Anthropic said it received a letter from the Department of War on March 4 confirming that it had been designated a supply-chain risk to America’s national security. The company said on March 5 that it would challenge the move in court, arguing that months of negotiations broke down over Anthropic’s requests for exceptions involving mass domestic surveillance of Americans and fully autonomous weapons. A federal appeals court declined on April 8 to temporarily block the designation while the case moves forward, leaving the blacklist in place for now.

At the same time, Anthropic rolled out Claude Mythos Preview only in limited form, saying the model can identify and exploit zero-day vulnerabilities in every major operating system and every major web browser. The company said more than 40 organizations are involved in Project Glasswing or related defensive-security work, with launch partners including Amazon Web Services, Apple, Broadcom, Cisco, CrowdStrike, Google, JPMorganChase, the Linux Foundation, Microsoft, NVIDIA and Palo Alto Networks.

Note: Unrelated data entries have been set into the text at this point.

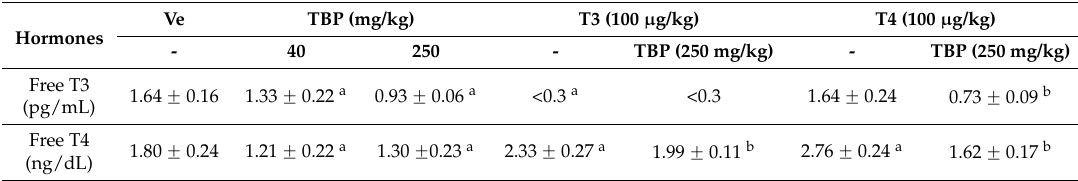
Table 1. Free triiodothyronine and free thyroxine levels in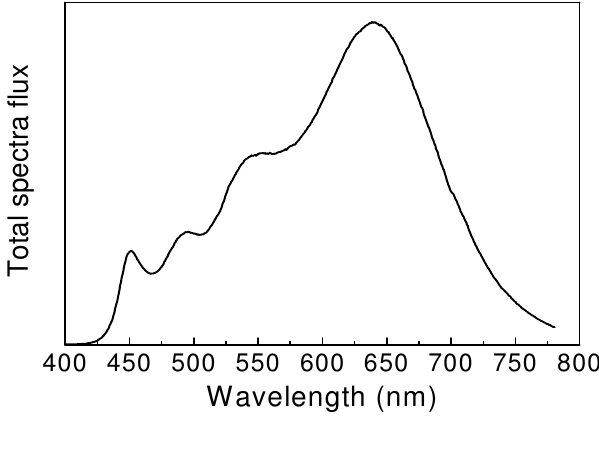
Figure 7. Emission spectrum of 4-pc white LEDs. The color rendering index Ra is 96, and the color temperature is 2800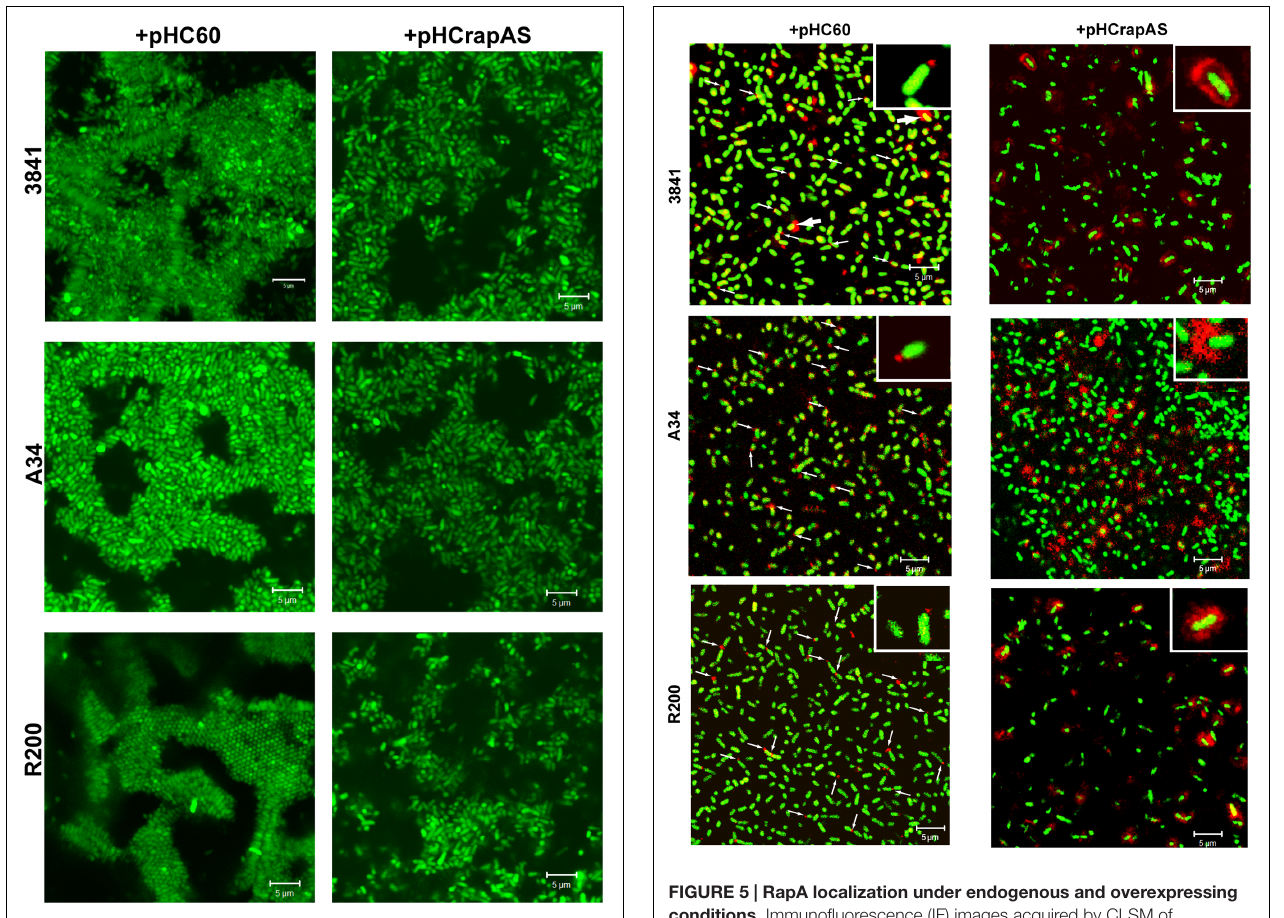
FIGURE 4 | RapA1 overproduction expands distances between bacterial cells. CLSM images of 3841, A34, and R200 strains harboring pHC60 or pHCrapAS grown in chambered cover slides for 4 days in Y-minimal medium. Representative CSLM images of at least three different experiments observed using a Plan-Apochromat 100x/1.4 Oil Objective from a Carl Zeiss PASCAL LSM 5 are shown. White bar: 5 µ m.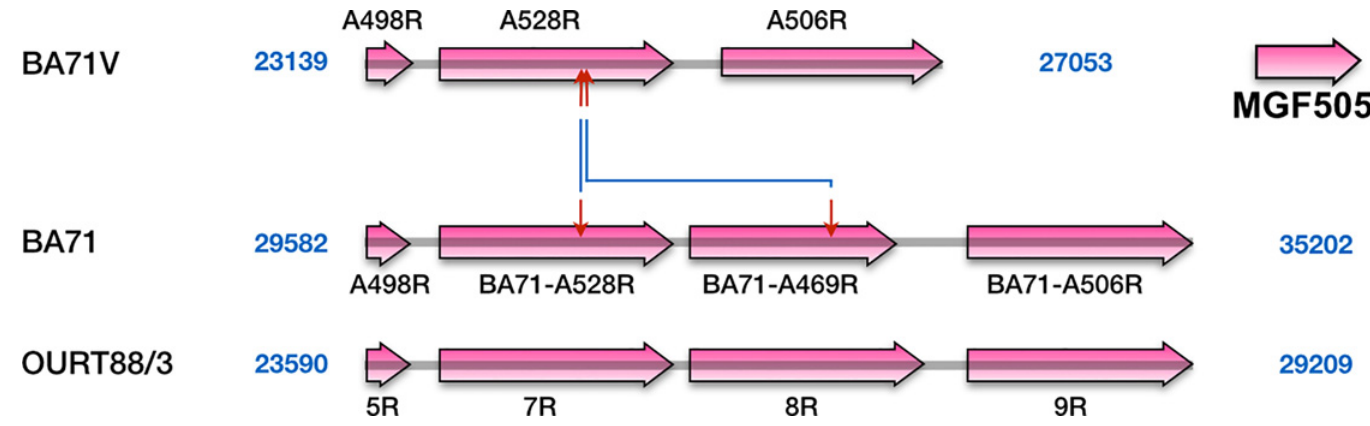
Fig 5. Comparison of the genomic structure of BA71 with BA71V and OURT88/3 around difference 17. The figure shows a representation to scale of the genomes of BA71, BA71V and OURT88/3 around the position of BA71-BA71V difference 17 (the exact positions are indicated for each of the genomes). Red arrows delimit non-identical regions. Blue lines connect arrows at equivalent positions. The ORFs are members of MGF 505.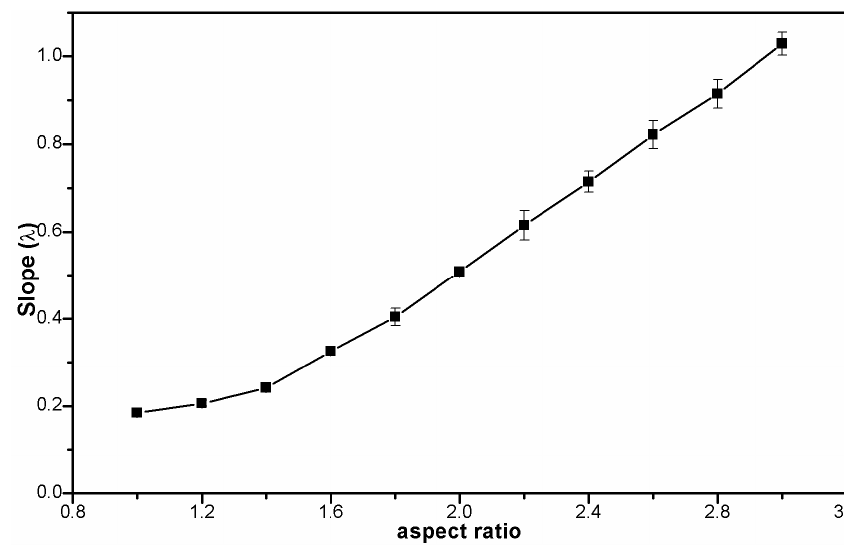
Figure 9. Dynamic changes in slope ( λ ) with different aspect ratios (with error bars). Table 3. Fitting parameters of the simulation cases.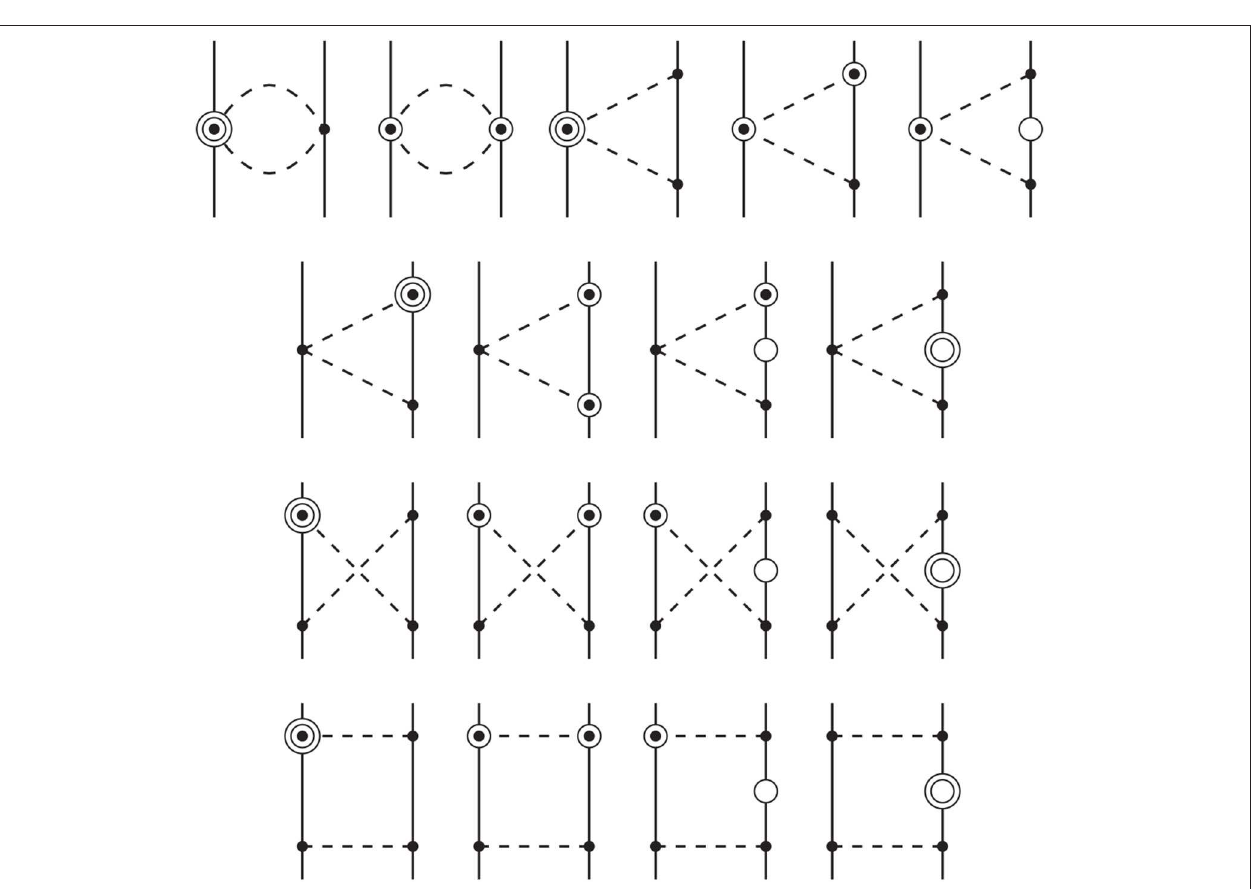
FIGURE 7 | N 5 LO 2 π exchange contributions to the NN interaction coming from 1 / M 2 N corrections to the NLO chiral 2 π -exchange diagrams. Notation as in Figure 3 . Two open circles refers to 1 / M 2 N corrections to propagators and vertices as in the case of one open circle. Reprinted figure with permission from Entem et al. [48], copyright (2015) by the American Physical Society.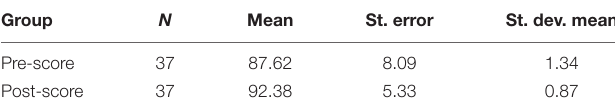
TABLE 5 | Pair sample statistics (experimental class).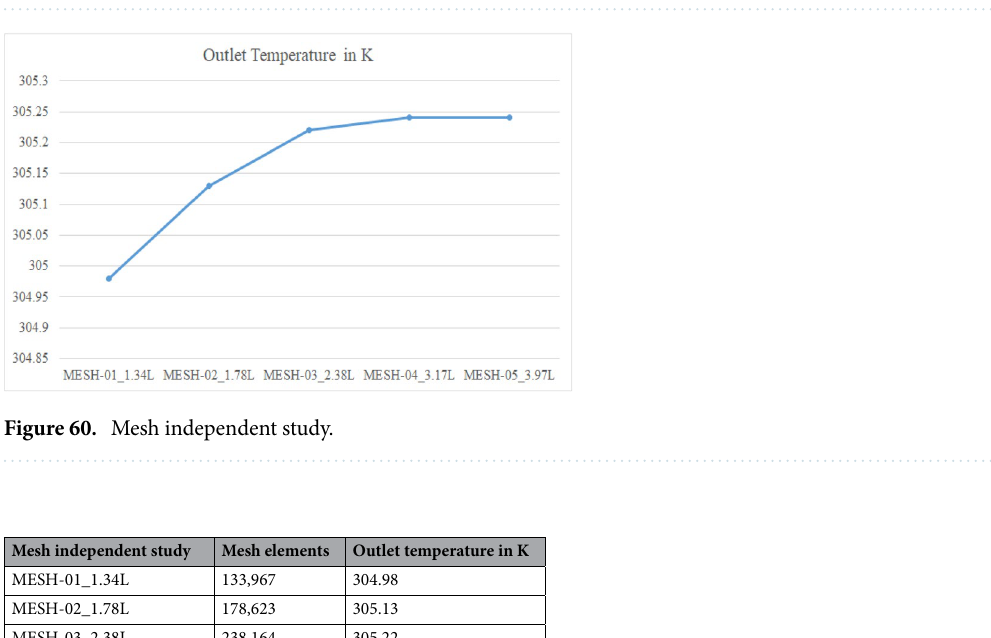
Figure 59. Schematic of vortex tube with grids of three-dimensional and cut section VT model.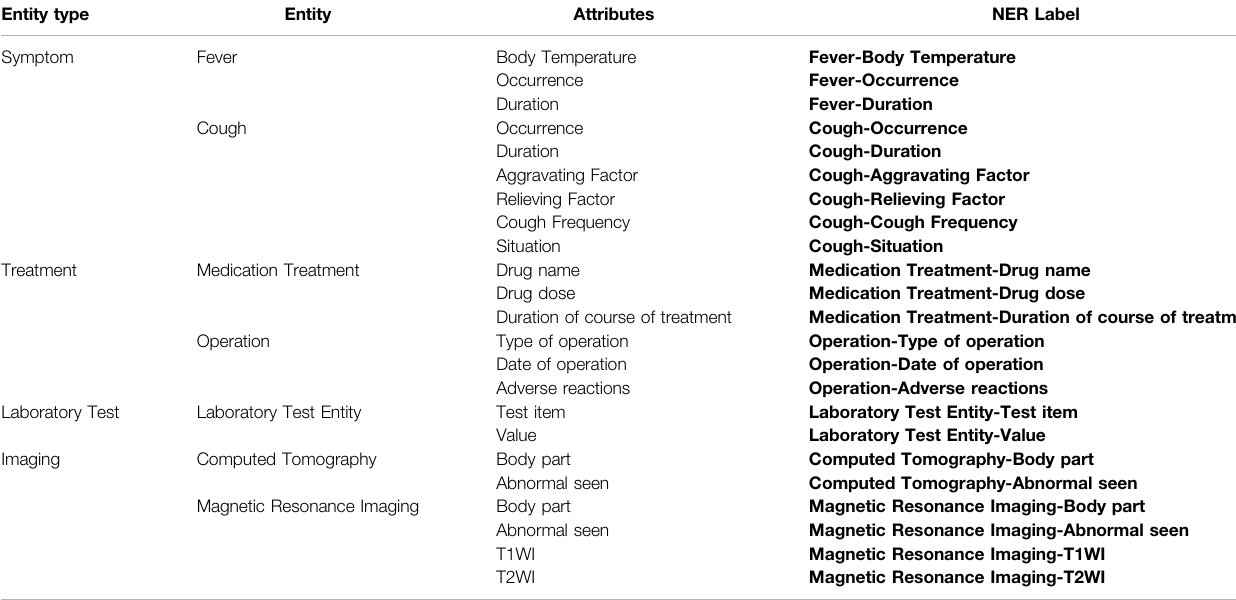
TABLE 3 | Labels for fl at transformation using the schema.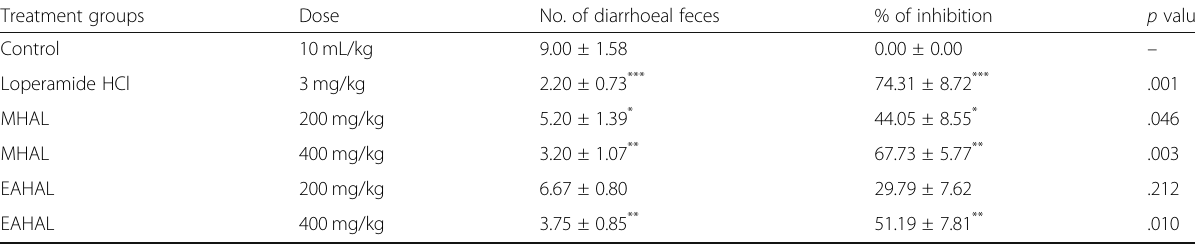
Table 6 Effect of standard and MHAL and EAHAL in Castor oil induced diarrhoeal model Treatment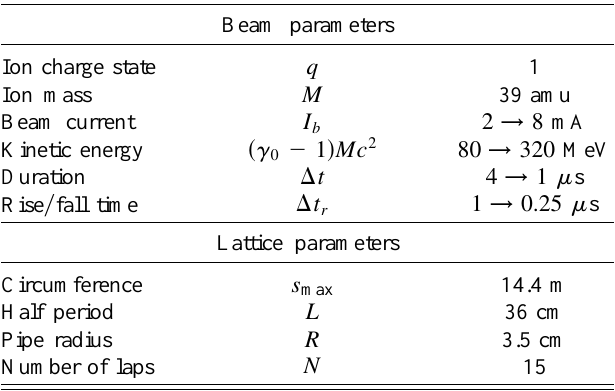
TABLE I. Nominal parameters of the LLNL small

The bank meeting underscored how quickly Mythos has moved from a theoretical risk to a live policy issue in finance. Goldman Sachs, Citigroup, Bank of America and Morgan Stanley were already testing the model internally or expected to gain access soon. The executives present included Jane Fraser of Citigroup, Ted Pick of Morgan Stanley, Brian Moynihan of Bank of America, Charlie Scharf of Wells Fargo and David Solomon of Goldman Sachs. JPMorgan CEO Jamie Dimon was invited but did not attend.

The episode raises a larger question about AI governance: if federal security officials view Anthropic as a national-security risk, why are they also encouraging the country’s biggest banks to experiment with its most advanced cyber tool? The answer may be that the model’s offensive potential is exactly what makes it useful for defense. But the mixed signals also risk eroding trust in how Washington sets rules for frontier AI, especially when the same model can be treated as both a threat and a tool.